Like Medvedev, Zverev is a big-serving counter-puncher, and despite being 6’6”, he moves as well as anybody and has unusually good return performances. These skills have helped him seamlessly transition from hard courts – his preferred surface – to clay.
This was especially evident last season when he went semifinal-final-semifinal-semifinal across Monte Carlo, Madrid, Rome and Paris. In 2023 though, until the ATP 250 in Geneva the week before Roland-Garros began, he hadn’t made a single clay quarterfinal. As points from the previous year kept dropping off, Zverev was in great danger of falling outside the top-50.
Turning the tide
The past fortnight has, however, lifted his spirits. Following the defeat of Tiafoe, Zverev beat Bulgaria’s Grigor Dimitrov – a banana skin of a player – in straight sets on Monday to enter his first Slam quarterfinal since last year’s French Open. The 6-1, 6-4, 6-3 scoreline was deceptive at best, for the 26-year-old had to battle back from a break down in the second set and recover after surrendering a 3-0 lead in the third.
“I felt like at 3-0 in the third set I got very unfocused [sic]. I kind of thought the match was over before having it over [sic], and I was not concentrated [sic] anymore, and my serve went missing a little bit,” Zverev said in the press conference, explaining why he returned to the court after the win for some serving practice. “So I just wanted to get the feeling of having that back, because it’s going to be important.”
Zverev will now hope for this creditable run to have a happy ending. In the last-eight clash on Wednesday, he will be up against Argentina’s Tomas Martin Etcheverry, a 23-year-old who is in his first Major quarterfinal. On paper, it’s a winnable tie and the reward will be a mouth-watering semifinal against Casper Ruud or Holger Rune.
Assuming the draw holds, and Zverev indeed meets Ruud or Rune, he is not expected to be the favourite, for the Scandinavians are two of the best clay-courters around. A semifinal finish will however propel him back into the top-25, and with practically no points to defend after Roland-Garros, the only way for him will be up, with his quest for a maiden Slam back on track.
Open season
But the road ahead, like Dominic Thiem is discovering, will be challenging. Towards the end of 2021, when Zverev and Medvedev sparred, once at the Paris Masters and twice at the season-ending ATP Finals, they let out the vibes of a duopoly that could shape world tennis when the Big Three of Roger Federer, Nadal and Novak Djokovic make way.
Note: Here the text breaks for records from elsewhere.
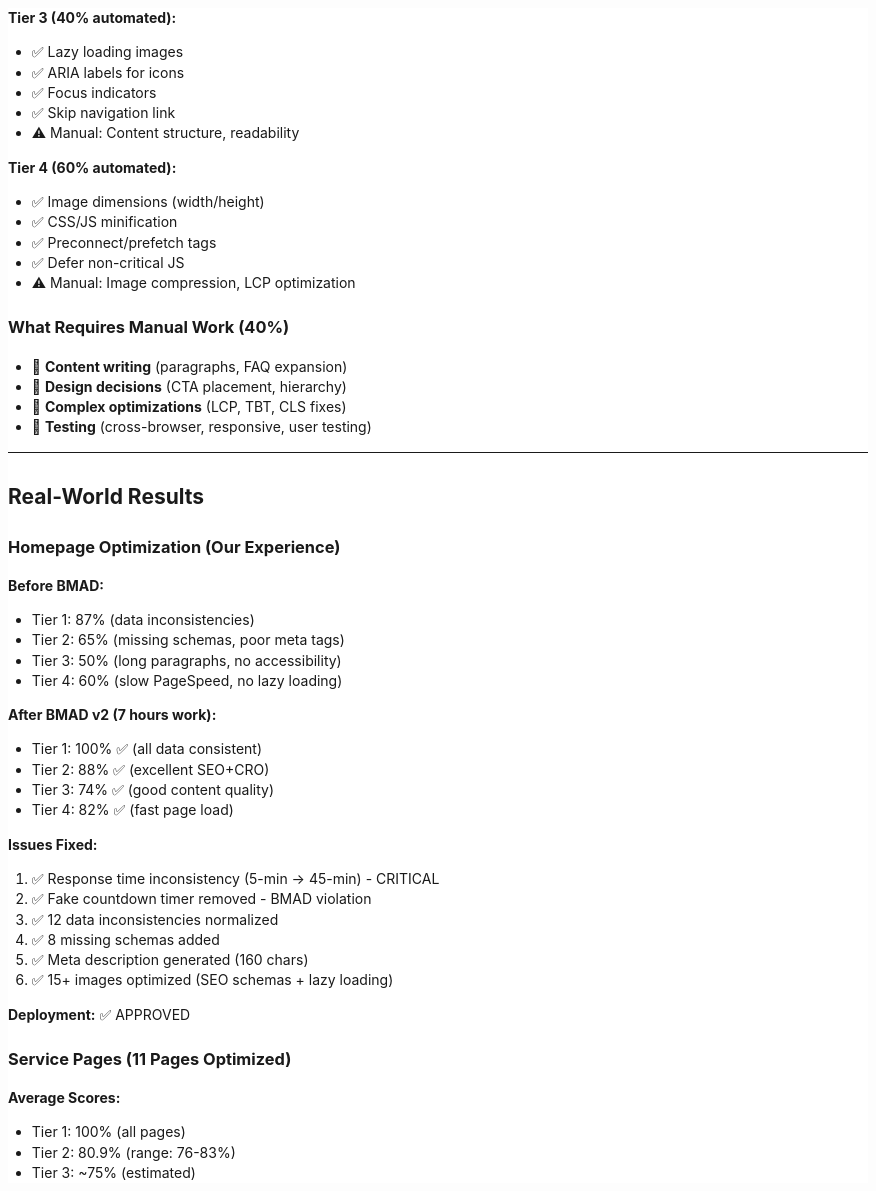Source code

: **Tier 3 (40% automated):**
- ✅ Lazy loading images
- ✅ ARIA labels for icons
- ✅ Focus indicators
- ✅ Skip navigation link
- ⚠️ Manual: Content structure, readability

**Tier 4 (60% automated):**
- ✅ Image dimensions (width/height)
- ✅ CSS/JS minification
- ✅ Preconnect/prefetch tags
- ✅ Defer non-critical JS
- ⚠️ Manual: Image compression, LCP optimization

### What Requires Manual Work (40%)

- 📝 **Content writing** (paragraphs, FAQ expansion)
- 🎨 **Design decisions** (CTA placement, hierarchy)
- 🔧 **Complex optimizations** (LCP, TBT, CLS fixes)
- 🧪 **Testing** (cross-browser, responsive, user testing)

---

## Real-World Results

### Homepage Optimization (Our Experience)

**Before BMAD:**
- Tier 1: 87% (data inconsistencies)
- Tier 2: 65% (missing schemas, poor meta tags)
- Tier 3: 50% (long paragraphs, no accessibility)
- Tier 4: 60% (slow PageSpeed, no lazy loading)

**After BMAD v2 (7 hours work):**
- Tier 1: 100% ✅ (all data consistent)
- Tier 2: 88% ✅ (excellent SEO+CRO)
- Tier 3: 74% ✅ (good content quality)
- Tier 4: 82% ✅ (fast page load)

**Issues Fixed:**
1. ✅ Response time inconsistency (5-min → 45-min) - CRITICAL
2. ✅ Fake countdown timer removed - BMAD violation
3. ✅ 12 data inconsistencies normalized
4. ✅ 8 missing schemas added
5. ✅ Meta description generated (160 chars)
6. ✅ 15+ images optimized (SEO schemas + lazy loading)

**Deployment:** ✅ APPROVED

### Service Pages (11 Pages Optimized)

**Average Scores:**
- Tier 1: 100% (all pages)
- Tier 2: 80.9% (range: 76-83%)
- Tier 3: ~75% (estimated)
Zverev had clinched the Tokyo Olympics gold and lifted the ATP Finals for a second time, while Medvedev had famously denied Djokovic the Grand Slam with a brilliant performance in the US Open final. But with the rise of Alcaraz, Ruud and Rune, it is back to being a crowded marketplace.
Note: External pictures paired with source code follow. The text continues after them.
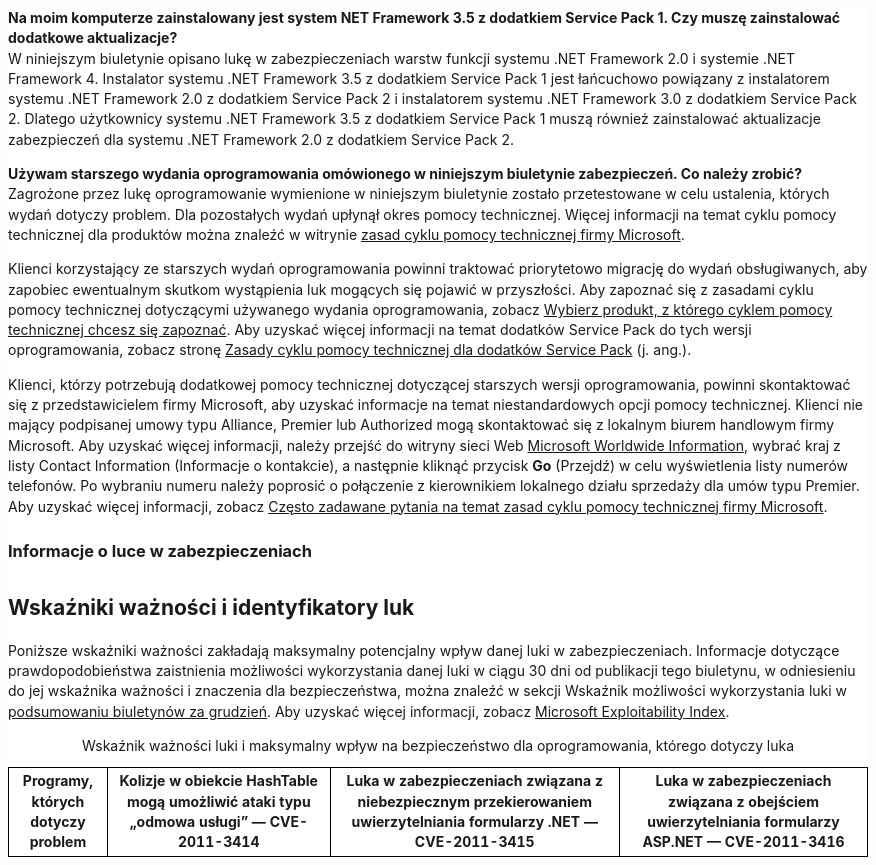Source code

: **Na moim komputerze zainstalowany jest system NET Framework 3.5 z dodatkiem Service Pack 1. Czy muszę zainstalować dodatkowe aktualizacje?**  
W niniejszym biuletynie opisano lukę w zabezpieczeniach warstw funkcji systemu .NET Framework 2.0 i systemie .NET Framework 4. Instalator systemu .NET Framework 3.5 z dodatkiem Service Pack 1 jest łańcuchowo powiązany z instalatorem systemu .NET Framework 2.0 z dodatkiem Service Pack 2 i instalatorem systemu .NET Framework 3.0 z dodatkiem Service Pack 2. Dlatego użytkownicy systemu .NET Framework 3.5 z dodatkiem Service Pack 1 muszą również zainstalować aktualizacje zabezpieczeń dla systemu .NET Framework 2.0 z dodatkiem Service Pack 2.

**Używam starszego wydania oprogramowania omówionego w niniejszym biuletynie zabezpieczeń. Co należy zrobić?**  
Zagrożone przez lukę oprogramowanie wymienione w niniejszym biuletynie zostało przetestowane w celu ustalenia, których wydań dotyczy problem. Dla pozostałych wydań upłynął okres pomocy technicznej. Więcej informacji na temat cyklu pomocy technicznej dla produktów można znaleźć w witrynie [zasad cyklu pomocy technicznej firmy Microsoft](http://go.microsoft.com/fwlink/?linkid=21742).

Klienci korzystający ze starszych wydań oprogramowania powinni traktować priorytetowo migrację do wydań obsługiwanych, aby zapobiec ewentualnym skutkom wystąpienia luk mogących się pojawić w przyszłości. Aby zapoznać się z zasadami cyklu pomocy technicznej dotyczącymi używanego wydania oprogramowania, zobacz [Wybierz produkt, z którego cyklem pomocy technicznej chcesz się zapoznać](http://go.microsoft.com/fwlink/?linkid=169555). Aby uzyskać więcej informacji na temat dodatków Service Pack do tych wersji oprogramowania, zobacz stronę [Zasady cyklu pomocy technicznej dla dodatków Service Pack](http://go.microsoft.com/fwlink/?linkid=89213) (j. ang.).

Klienci, którzy potrzebują dodatkowej pomocy technicznej dotyczącej starszych wersji oprogramowania, powinni skontaktować się z przedstawicielem firmy Microsoft, aby uzyskać informacje na temat niestandardowych opcji pomocy technicznej. Klienci nie mający podpisanej umowy typu Alliance, Premier lub Authorized mogą skontaktować się z lokalnym biurem handlowym firmy Microsoft. Aby uzyskać więcej informacji, należy przejść do witryny sieci Web [Microsoft Worldwide Information](http://go.microsoft.com/fwlink/?linkid=33329), wybrać kraj z listy Contact Information (Informacje o kontakcie), a następnie kliknąć przycisk **Go** (Przejdź) w celu wyświetlenia listy numerów telefonów. Po wybraniu numeru należy poprosić o połączenie z kierownikiem lokalnego działu sprzedaży dla umów typu Premier. Aby uzyskać więcej informacji, zobacz [Często zadawane pytania na temat zasad cyklu pomocy technicznej firmy Microsoft](http://go.microsoft.com/fwlink/?linkid=169557).

### **Informacje o luce w zabezpieczeniach**

Wskaźniki ważności i identyfikatory luk
---------------------------------------

<span></span>
Poniższe wskaźniki ważności zakładają maksymalny potencjalny wpływ danej luki w zabezpieczeniach. Informacje dotyczące prawdopodobieństwa zaistnienia możliwości wykorzystania danej luki w ciągu 30 dni od publikacji tego biuletynu, w odniesieniu do jej wskaźnika ważności i znaczenia dla bezpieczeństwa, można znaleźć w sekcji Wskaźnik możliwości wykorzystania luki w [podsumowaniu biuletynów za grudzień](http://technet.microsoft.com/security/bulletin/ms11-dec). Aby uzyskać więcej informacji, zobacz [Microsoft Exploitability Index](http://technet.microsoft.com/en-us/security/cc998259.aspx).

<table class="dataTable">
<caption>
Wskaźnik ważności luki i maksymalny wpływ na bezpieczeństwo dla oprogramowania, którego dotyczy luka
</caption>
<tr class="thead">
<th style="border:1px solid black;" >
Programy, których dotyczy problem
</th>
<th style="border:1px solid black;" >
Kolizje w obiekcie HashTable mogą umożliwić ataki typu „odmowa usługi” — CVE-2011-3414
</th>
<th style="border:1px solid black;" >
Luka w zabezpieczeniach związana z niebezpiecznym przekierowaniem uwierzytelniania formularzy .NET — CVE-2011-3415
</th>
<th style="border:1px solid black;" >
Luka w zabezpieczeniach związana z obejściem uwierzytelniania formularzy ASP.NET — CVE-2011-3416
“If he [Zverev] is in top form, feels good and has confidence, there are only four or five players who can beat him,” former German No.1 Tommy Haas told Sport Bild in May. “[But] it is becoming increasingly difficult to achieve his major career goal – winning a Grand Slam tournament.
“The next star is here in Alcaraz. And you still have [Stefanos] Tsitsipas, Medvedev, Rune, [Jannik] Sinner, [Lorenzo] Musetti. The competition never sleeps.”